La parola è tutta affidata a un’etica della scrittura, in cui scorre la passione, l’accoratezza dei sentimenti, il tremore del racconto( tutto sommato,/ quello che conta è poco,/ il resto va,/ polvere di ogni vivo,/…) l’interrogazione di quanto percepito e visto, le stagioni e soprattutto l’inverno con i colori del bianco-neve, della pioggia che intristisce, della malinconia che affonda nei ricordi. Scarabicchi coglie di ogni cosa e figura il momento e l’istante, il respiro della verità e il suo tra-dirsi, la legge del simbolo, il vivere con la luce e le ombre, la natura che ama nascondersi, la cecità dolorosa delle assenze, e innesta tutto nell’erotologia della parola. Vi riesce a fondo, ci consegna una poesia che sa di vita e di mistero.

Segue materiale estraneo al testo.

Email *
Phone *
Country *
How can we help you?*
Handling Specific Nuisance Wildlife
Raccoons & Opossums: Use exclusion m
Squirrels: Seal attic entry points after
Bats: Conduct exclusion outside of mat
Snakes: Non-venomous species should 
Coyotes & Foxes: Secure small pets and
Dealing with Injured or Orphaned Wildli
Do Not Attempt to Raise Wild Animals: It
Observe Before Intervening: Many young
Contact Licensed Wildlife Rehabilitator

Il cancello è per metafora un volume aperto certo, aperto a una poesia che si fa ritmica, essenziale, strofica, domestica, quotidiana, musicale, francescana, talvolta, più che monacale, dove le immagini scorrono partecipate, recitando di una storia più personale che pubblica.
Biografia. Francesco Scarabicchi è nato ad Ancona, dove vive, nel 1951.
Ha pubblicato, in versi, La porta murata (Ancona, Residenza,’82), con introduzione di Franco Scataglini, Il viale d’inverno (Brescia, L’obliquo,’89), con postfazione di Massimo Raffaeli, Il prato bianco (ibidem,’97) raccolti, in scelta, ne Il cancello 1980-1999 (Ancona, peQuod, 2001) con una nota di Pier Vincenzo Mengaldo; Il segreto (Edizioni L’obliquo, Brescia, 2007); Frammenti dei dodici mesi con quattordici fotografie di Giorgio Cutini (Brescia, L’obliquo, 2010) e uno scritto di Goffredo Fofi; Nevicata con venticinque acqueforti di Nicola Montanari (Macerata, liberi libri, 2013), con ogni mio saper e diligentia – Stanze per Lorenzo Lotto (Macerata, Liberilibri, 2013). Ha tradotto da Machado e da Lorca raccogliendo una selezione ne Gli istanti feriti (Ancona, Università degli Studi, 2000) e in Taccuino spagnolo (Brescia, L’obliquo, 2000). Si occupa da sempre di arti figurative. Una scelta delle sue cronache d’arte 1974-2006 in L’attimo terrestre (Affinità elettive, 2006). Ha ideato e dirige, dal 2002, il periodico di scritture, immagini e voci Nostro lunedì. Per Donzelli, nella collezione di poesia, ha pubblicato L’esperienza della neve (2003) e L’ora felice (2010). Per Marcos y Marcos ha curato Non domandarmi nulla.